What an L4 answer sounds like

“Mixed precision uses FP16 or BF16 instead of FP32, which is faster and uses less memory. PyTorch has torch.cuda.amp for it.”

True, no mechanism. You’ve turned it on, never debugged it.

What an L5 answer sounds like

“Mixed precision computes most operations in lower-precision (BF16 on A100/H100, or FP16 on V100) while keeping a master copy of weights in FP32 for the optimizer step. The recipe:

Master weights in FP32. Cast a BF16/FP16 view for the forward pass.

Forward + backward in BF16/FP16. Activations and gradients are low-precision.

Cast gradients back to FP32 before the optimizer step.

Apply update to FP32 master weights.

For FP16, add loss scaling: multiply the loss by S (e.g., 2^15) before backward to push small gradients above FP16 underflow, then unscale before the optimizer step. BF16 doesn’t need loss scaling because it has the same exponent range as FP32.

Some operations stay in FP32 for stability:

LayerNorm/RMSNorm: variance computation needs precision.

Softmax: especially in attention; cast scores to FP32, softmax, cast back.

Loss function: usually FP32.

Frameworks (PyTorch autocast) handle most of the casting automatically.”

This is L5. You’ve described the full recipe with the stability ops named.

What an L6 answer sounds like

“…practical things that bite people:

The memory savings are smaller than people think. Activations and gradients shrink 2x in BF16, but optimizer state (Adam m, v in FP32) is 4x the model size and dominates. ZeRO/FSDP sharding is what actually unblocks large models, not mixed precision alone.
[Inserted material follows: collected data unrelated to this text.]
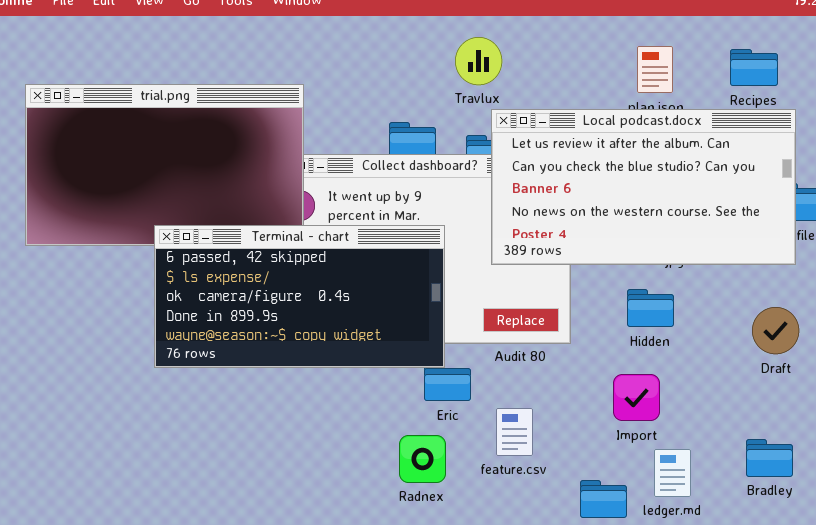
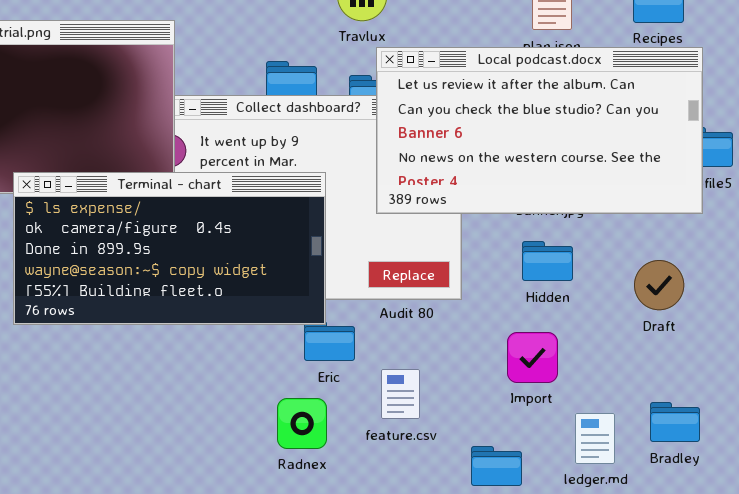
Terminal - chart: [154,225,445,368] -> [13,172,326,325], scrolled down 1 row
Draft: [752,307,799,354] -> [634,260,684,310], moved
ledger.md: [654,449,691,497] -> [575,413,615,464], moved

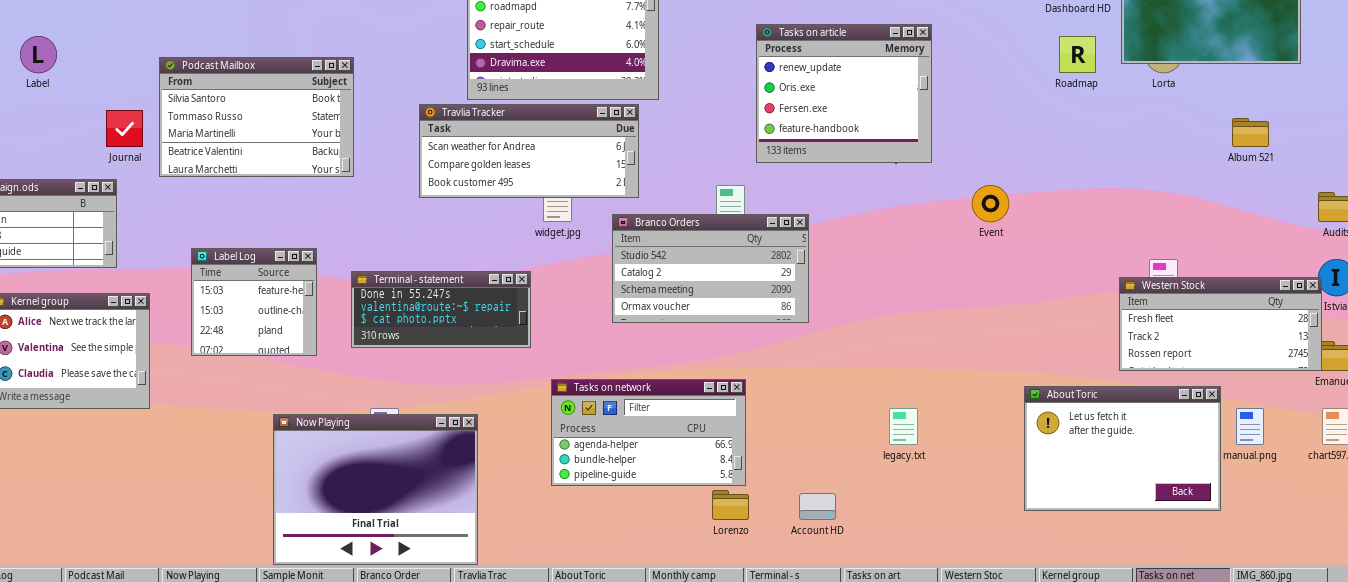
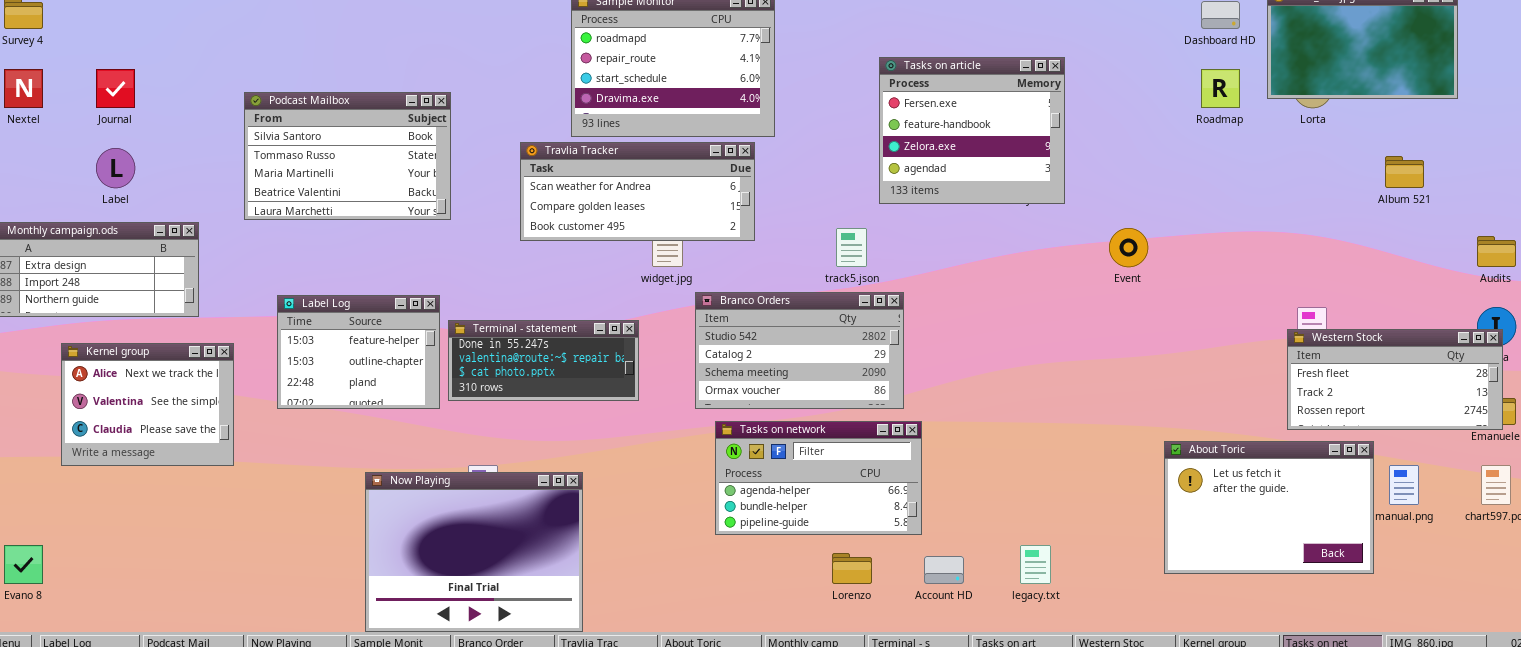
Tasks on article: [756,24,932,163] -> [879,57,1065,204], scrolled down 2 rows
Label: [20,36,57,73] -> [96,148,135,188], moved
Journal: [106,110,143,147] -> [96,69,135,108], moved
Branco Orders: [612,214,809,323] -> [695,292,904,409], moved
Label Log: [191,248,317,356] -> [277,295,440,409], resized
Western Stock: [1119,277,1322,371] -> [1287,329,1503,430], moved
Tasks on network: [551,379,746,486] -> [715,421,922,535], moved
legacy.txt: [889,408,918,445] -> [1020,545,1051,584], moved

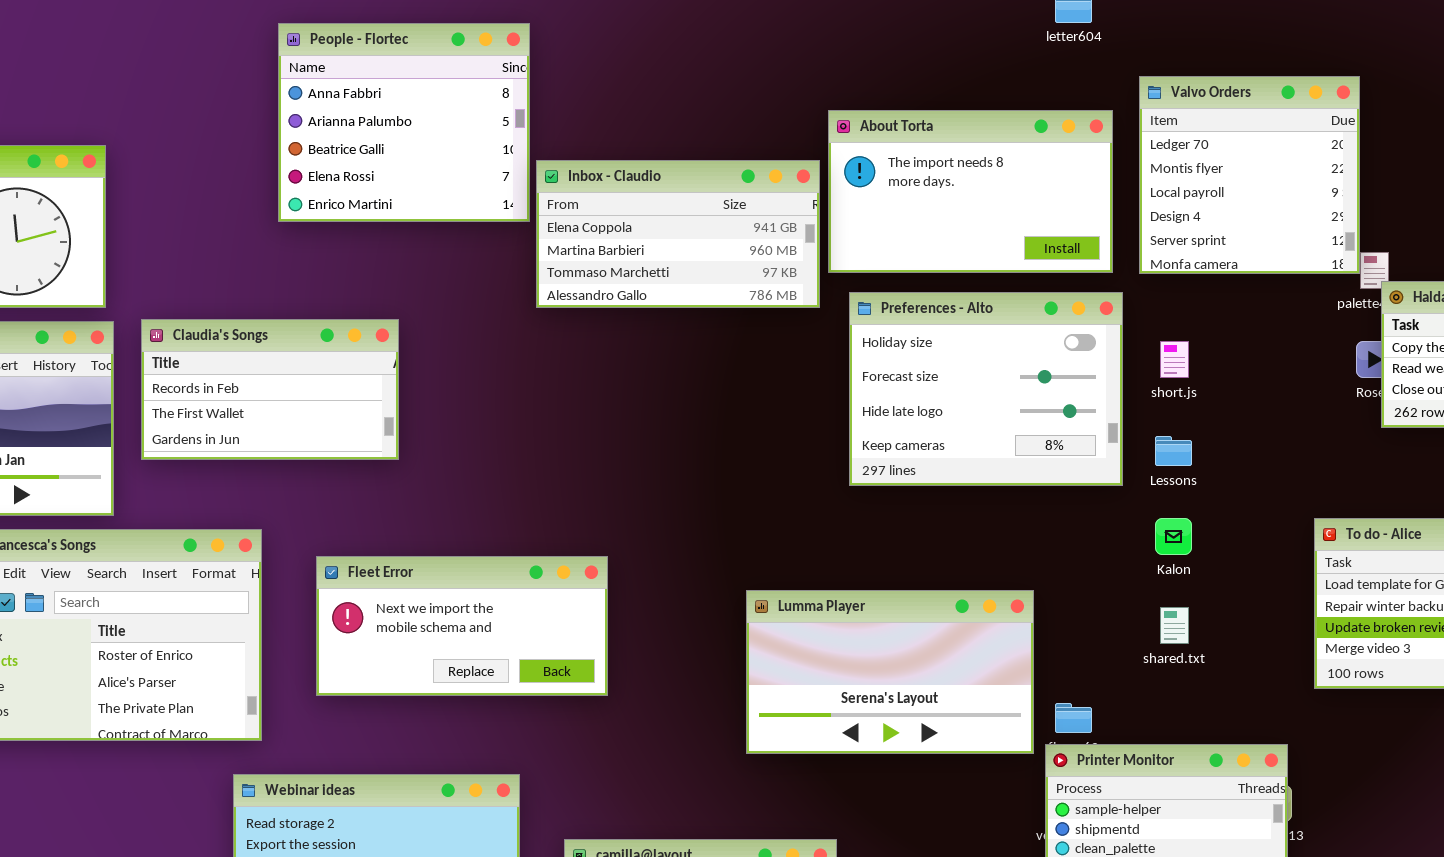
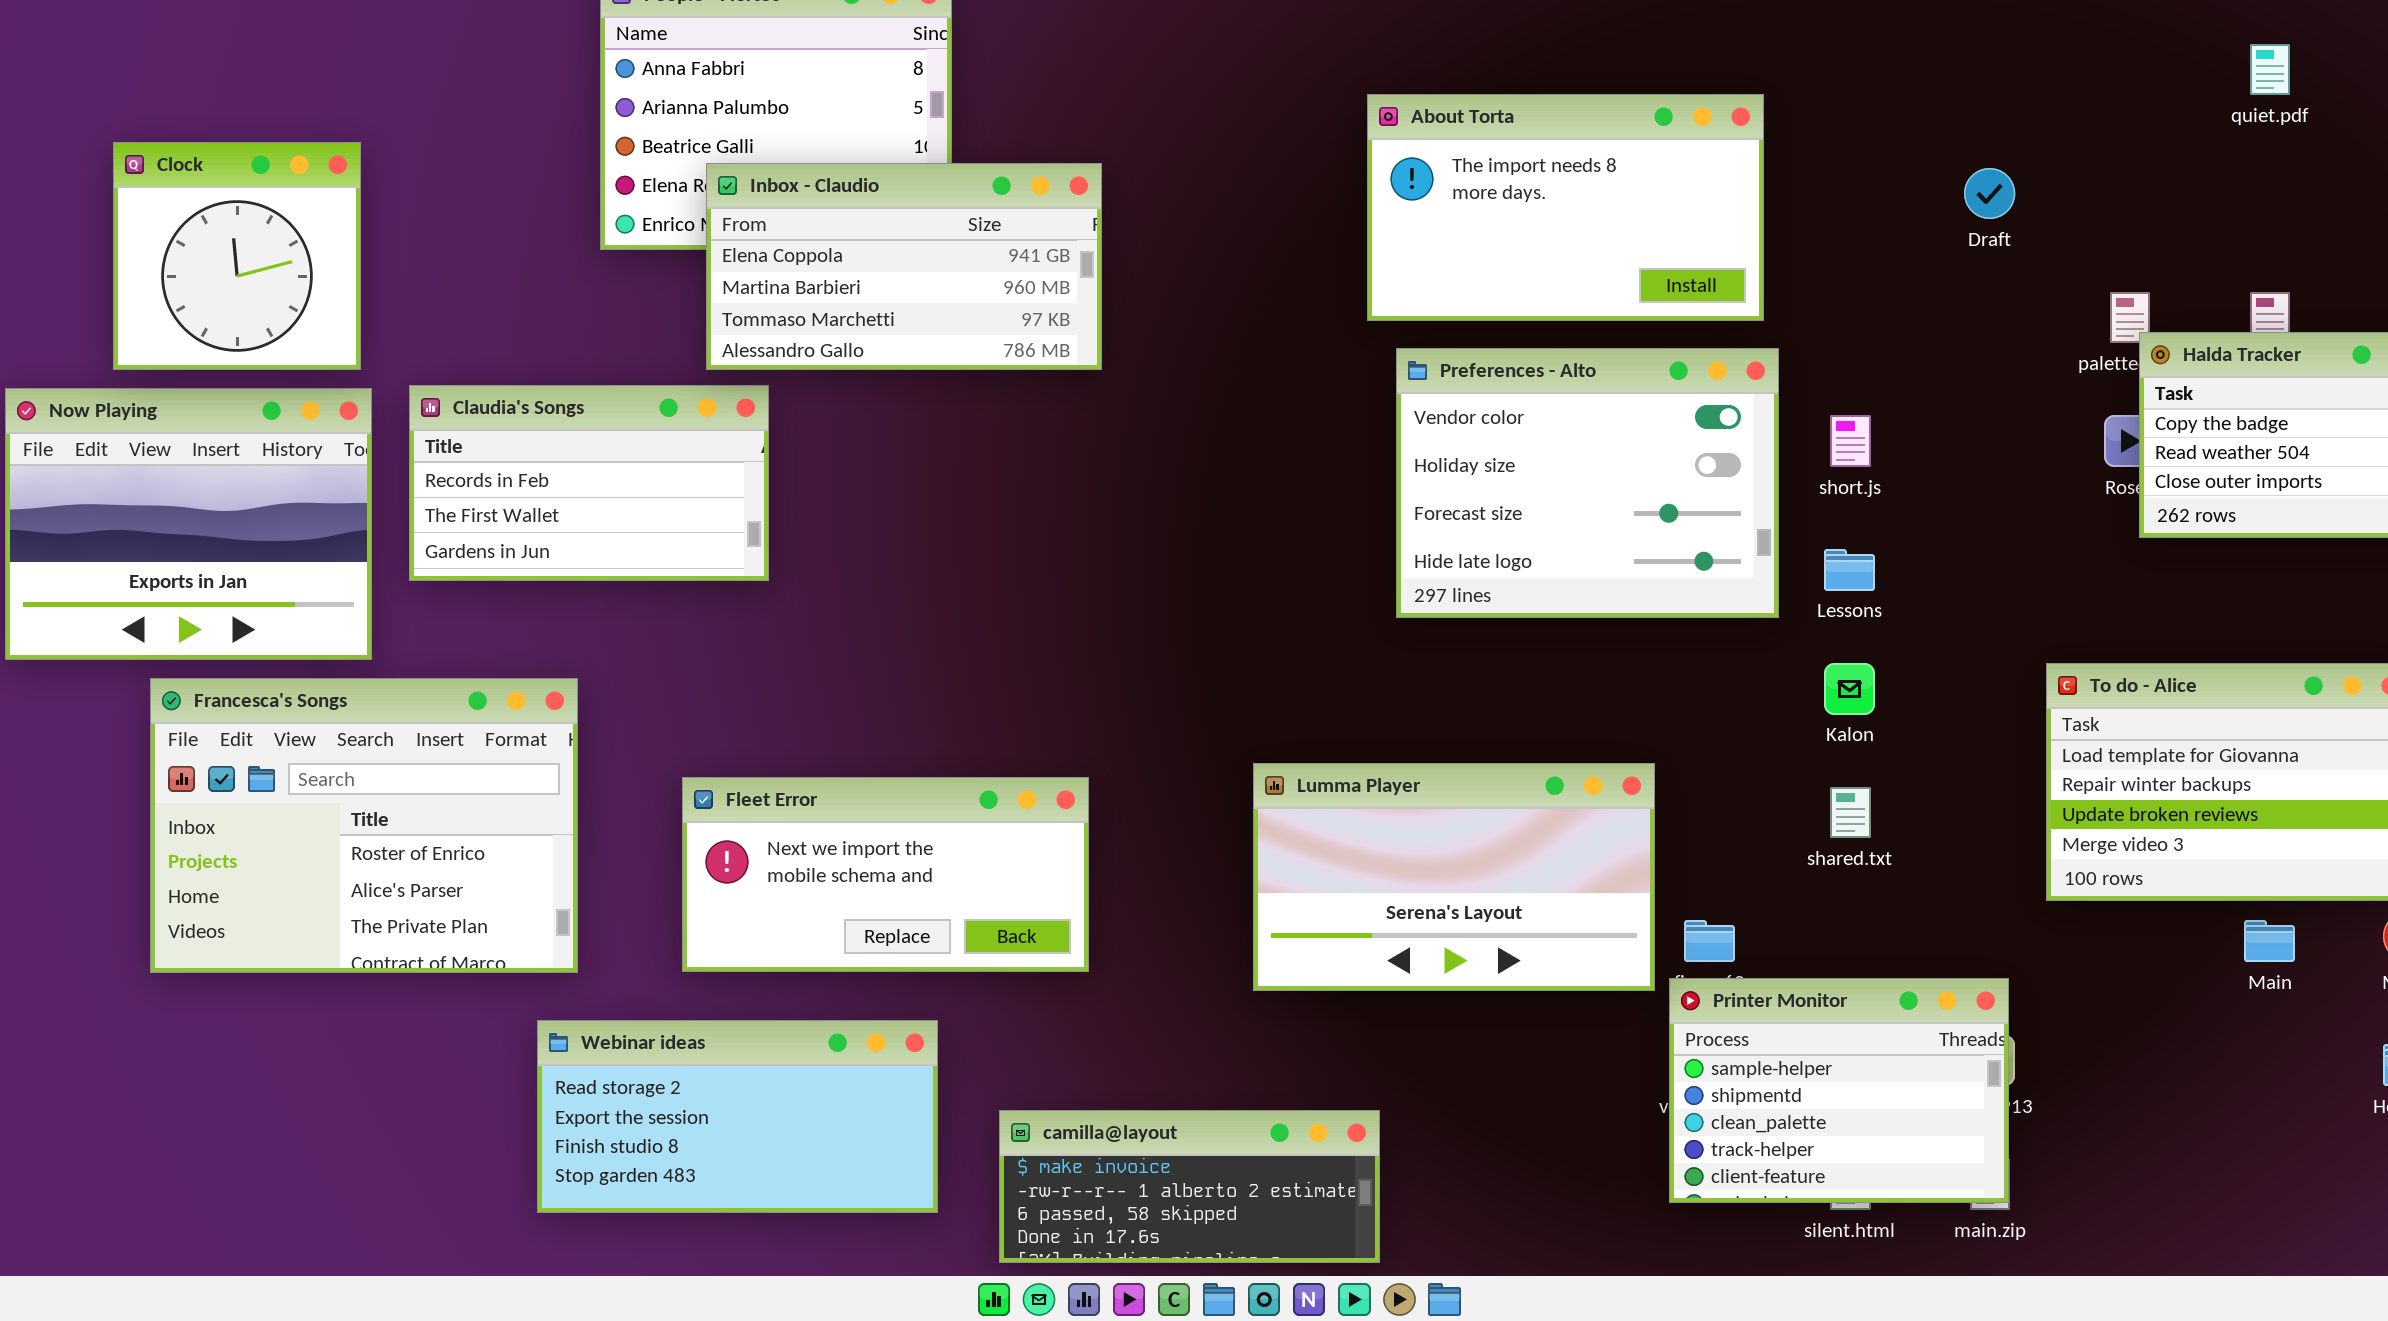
Valvo Orders: [1139,76,1360,274] -> none, closed
Inbox - Claudio: [536,160,820,308] -> [706,163,1102,370], moved
Preferences - Alto: [849,292,1123,486] -> [1396,348,1779,618], scrolled up 1 row
Fleet Error: [316,556,608,696] -> [682,777,1089,972], moved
BF16 is preferred over FP16. Same throughput on tensor cores, no loss scaling needed, no NaN spirals from gradient overflow. FP16 is what you use when you’re stuck on V100 or consumer hardware.

FP8 (H100+) is the next step. Two variants: E4M3 (more mantissa, less range, for forward) and E5M2 (more range, for backward gradients). Per-tensor scaling factors that update during training. Frameworks like Transformer Engine handle the bookkeeping.

Mixed precision can introduce silent quality regressions. Differences appear in long-context attention (numerical stability of softmax over many positions), in very deep networks, and in RL where reward signals are subtle. Always evaluate on the production task, not just on training loss.

Gradient scaler + grad clipping interact. If you clip gradients, do it on the unscaled gradients (after scaler.unscale_() in PyTorch). Clipping the scaled gradient gives wrong results.”

Tells that get you a strong-hire vote

You name the FP32 master weights + low-precision compute pattern explicitly.
You explain why FP16 needs loss scaling but BF16 doesn’t.
You list ops that stay in FP32 for stability.
You acknowledge optimizer state as the memory dominator, not weights.
You bring up FP8 for H100-era training.

Tells that get you down-leveled

“Just use AMP” with no further detail.
Suggesting FP16 over BF16 on modern hardware.
No mention of loss scaling for FP16.
Confusion between mixed precision (training) and quantization (inference).

Common follow-up

“You said optimizer state dominates memory. Can you mixed-precision the optimizer too?”

The L6 answer:

“Yes, but carefully. Adam’s second moment v is the largest concern; storing it in BF16 loses precision and causes training instability. Approaches: 8-bit Adam (Dettmers et al.) quantizes optimizer state to INT8 with per-block scales, recovering most of the memory with minor quality loss. AdaFactor uses a factored approximation of v with much less memory. For pretraining at scale, ZeRO sharding of FP32 optimizer state across data-parallel ranks is more common than quantizing it.”